Легко сказать: спасти машину. Но кто пойдет на это? Возможно ли подобное? Задумать и сделать – вещи разные. Задумать легко – выполнить трудно. А спасти машину, застрявшую меж Дуврскими скалами, это было все равно что наяву осуществить сон. Отправить туда судно с экипажем невозможно; об этом нечего и думать. Сейчас именно то время года, когда бури особенно часты. При первом же шквале якорные цепи перетерлись бы о подводные рифы, и судно разбилось бы о скалу. Это могло бы лишь вызвать новое крушение. На площадке утеса «Человек», где когда-то спасся после кораблекрушения легендарный моряк, умерший там от голода, едва могло хватить места для одного.
Следовательно, для спасения машины нужно было, чтобы один храбрец отправился на Дуврские скалы, оказался в полном одиночестве в пустыне моря, на расстоянии пяти миль от берега, провел целые недели среди ожидаемых и неожиданных опасностей, постоянной тревоги. И при этом у него не было бы никакой надежды на помощь в случае несчастья, ни одного предшественника, за исключением выброшенного волнами на утес моряка, этот храбрец не имел бы товарищей, кроме того мертвеца. Да и как взяться за спасение машины! Для этого нужно быть не только матросом, но и механиком. И среди стольких опасностей! Человек, который решился бы на это, был бы не только героем. Он был бы безумцем. Ибо тогда, когда кто-то вступает в неравную борьбу со стихией, храбрость превращается в безумие. И наконец, разве не безумие рисковать своей жизнью из-за нескольких кусков старого железа? Нет, никто не отправится на Дуврские скалы. С машиной нужно распрощаться. Спаситель не явится. Такого человека не найти нигде.
Таков был смысл всех разговоров, звучавших в толпе.
Старый моряк, капитан шхуны, вслух высказал общую мысль:
– Нет! Конечно! В мире нет человека, который мог бы спасти машину и доставить ее сюда.
– Раз уж я не отправляюсь туда, – прибавил Имбранкам, – значит, это невозможно.
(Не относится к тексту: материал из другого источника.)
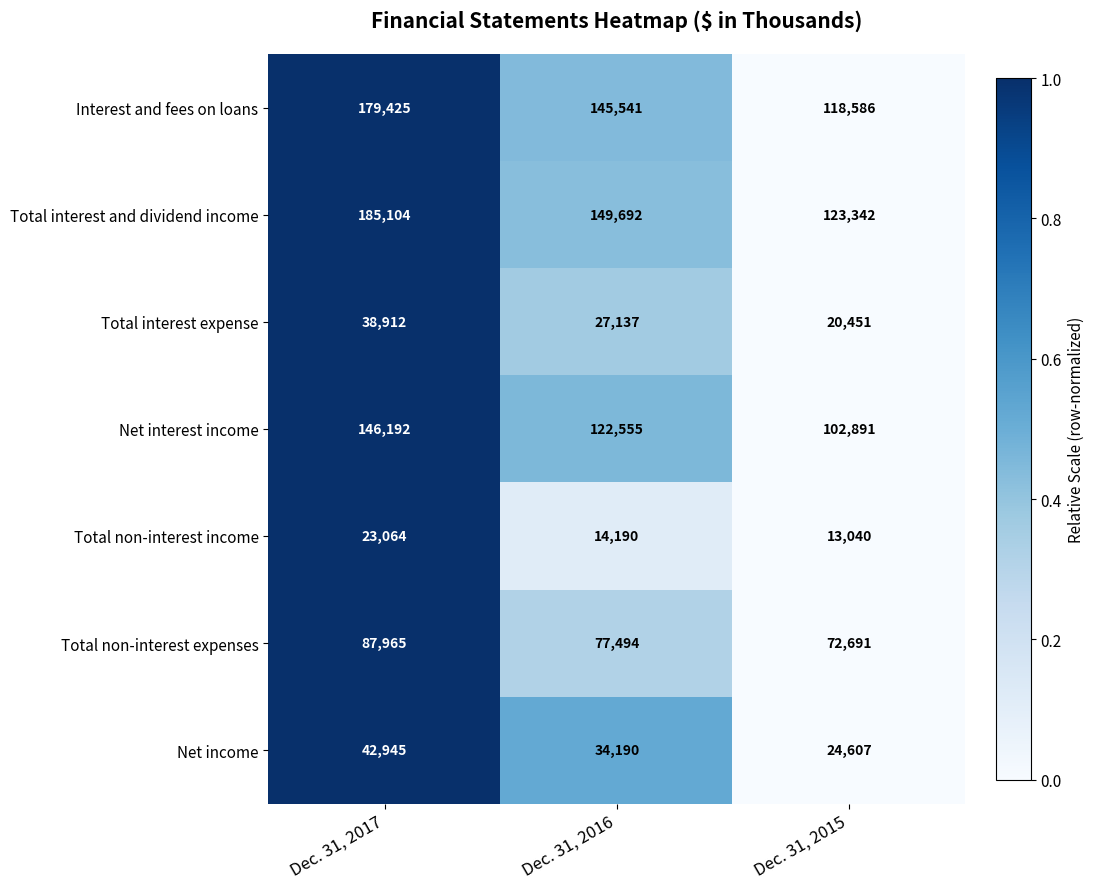

Rank the series at Dec. 31, 2015 from highest to lowest value.

Total interest and dividend income, Interest and fees on loans, Net interest income, Total non-interest expenses, Net income, Total interest expense, Total non-interest income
Капитан, махнув рукой, безнадежно проговорил:
– А если бы такой человек нашелся…
Дерюшетта, вскинув голову, произнесла:
– То я вышла бы за него замуж!
Все тут же умолкли.
Из толпы выступил очень бледный человек и спросил:
– Вы тогда вышли бы за него замуж, мисс Дерюшетта?
Это был Жиллиат.
Взгляды присутствующих обратились в его сторону. Господин Летьерри выпрямился. В глазах его появился странный свет.
Он сорвал с головы свою матросскую шапочку, бросил ее на пол и торжественно сказал, глядя вперед, но не замечая никого:
– Дерюшетта выйдет за него замуж. Клянусь в этом перед Господом Богом!
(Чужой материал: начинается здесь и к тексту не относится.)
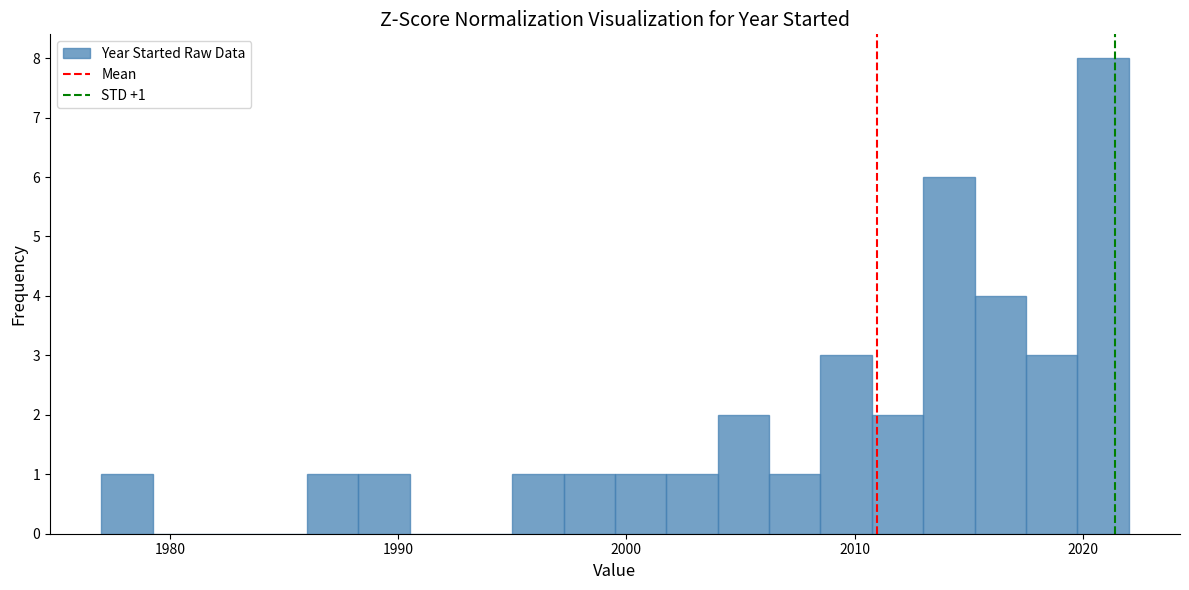

Around what value on the x-axis is the tallest bar? Give the approximate position of its centre, as read against the axis.

2021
Всеобщее удивление на западном берегу
В ту ночь луна взошла в десять часов. Но, несмотря на то что было светло, море оставалось спокойным и в воздухе не витал малейший ветерок, ни один гернзейский рыбак вдоль всего побережья не вышел на ловлю. Дело в том, что в полдень прокричали петухи. Если же петух поет в неурочный час, улова все равно не будет.
И все же, возвращаясь в сумерки домой, один из местных рыбаков увидел удивительную вещь. С берега в этом месте были видны обычно два буйка, указывающие на мели. Теперь же он заметил между ними третий. Откуда он взялся? Кто его поставил? Какую мель он обозначает? Но буек сам ответил на эти вопросы: он зашевелился, и рыбак увидел, что это мачта. Его изумление удвоилось. Появление нового буйка было загадочным; появление мачты – и подавно. Рыбная ловля оказалась невозможной. Кто же и зачем выехал в море в тот час, когда все возвращались по домам?
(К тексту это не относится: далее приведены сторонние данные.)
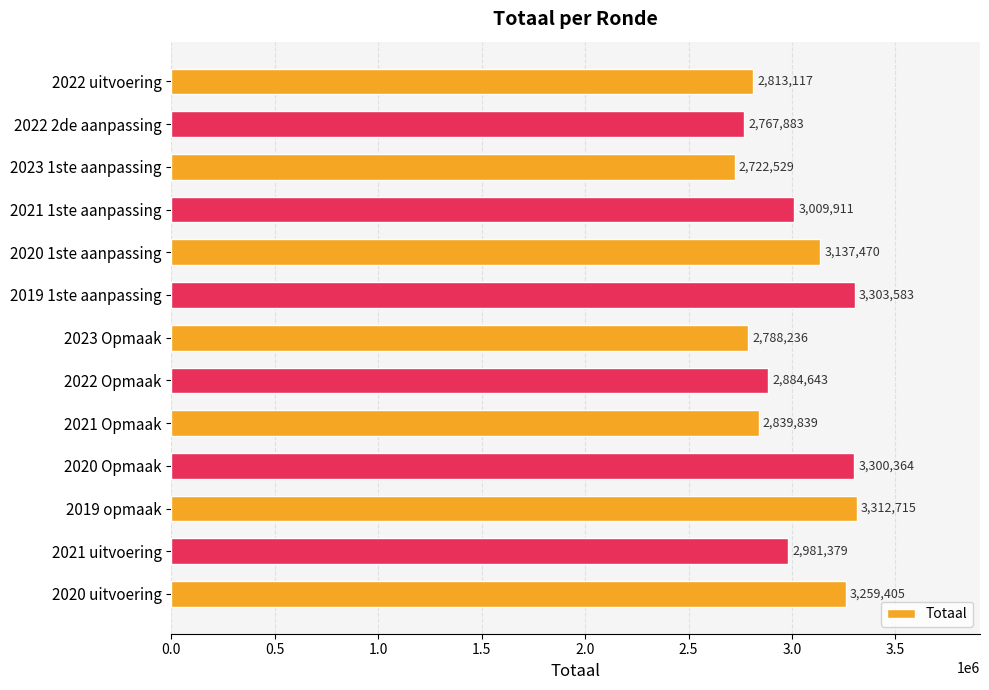

How many series are shown in this chart?

1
Через десять минут мачта медленно приблизилась. Лодка была незнакома рыбаку. Он услыхал шум весел и ясно разобрал, что их всего одна пара. Очевидно, в лодке сидел только один человек. Дул северный ветер. Человек, по-видимому, направлялся к мысу Фонтенелль, чтобы там поднять парус и стать под ветер. Тогда он мог рассчитывать обогнуть мыс Апкресс и Кревельский утес. Что же все это означало?
Мачта скрылась из виду, и рыбак отправился домой.
В эту ночь на западном берегу Гернзея случайные наблюдатели видели в разное время и в разных местах удивительные вещи.
На расстоянии полумили от того места, где проходил рыбак, один из местных жителей, который, погоняя лошадей по пустынной дороге, вез собранные на берегу водоросли, увидел, как в открытом море, между Северным и Песчаным утесами, – обычно моряки их избегали – кто-то натягивал парус. Крестьянин не обратил на это внимания, потому что все его мысли занимала лишь собственная телега, но не лодки.
Прошло примерно полчаса с тех пор, как он заметил парус. Штукатур, возвращавшийся с работы в город и обходивший болото Пеле, увидел прямо перед собой барку, смело плывущую среди утесов. Море освещала луна, и ни одно судно не могло бы укрыться от глаз человека, стоящего на берегу. Но ни одной лодки на нем больше не было.
Немного позже человек, собиравший лангустов, расположившись на песчаной отмели между Порт-Суафом и Порт-Анфером, не мог взять в толк, куда плывет эта одинокая барка. Нужно было быть отчаянным моряком и очень спешить для того, чтобы рискнуть пуститься в такое плавание.
Когда пробило восемь часов, трактирщик в Кателе с изумлением увидел парус неподалеку от Бю-дю-Жарден. Там же, на уединенном берегу, двое влюбленных, прощаясь после свидания, никак не могли расстаться. Девушка говорила возлюбленному: «Я ухожу не потому, что не хочу оставаться с тобой, но я должна идти – работа не ждет». Их прощальный поцелуй был прерван появлением большой лодки, проплывшей совсем близко от них и направлявшейся в сторону Месселе.
В девять часов вечера господин Пейр-де-Норжио, живущий в Пипэ, рассматривал дыру, проломанную в заборе его палисадника жуликами. Несмотря на то что он был очень раздосадован, все же заметил лодку, поспешно огибавшую в столь поздний час мыс Кров. На следующий день после бури, когда море было еще не вполне надежным, такое путешествие оказалось небезопасным. Плыть в это время неосмотрительно, даже если моряк прекрасно знает местность.
В половине девятого рыбак в Экеррье, волочивший свои сети, остановился, чтобы хорошенько рассмотреть плывущий по морю предмет, оказавшийся лодкой, что проходила между утесами, один из которых назывался «Ветреный». Лодка подвергалась большой опасности: возле этих скал ветры очень коварны и часто опрокидывают рыбачьи суденышка. Отсюда и пошло название утеса.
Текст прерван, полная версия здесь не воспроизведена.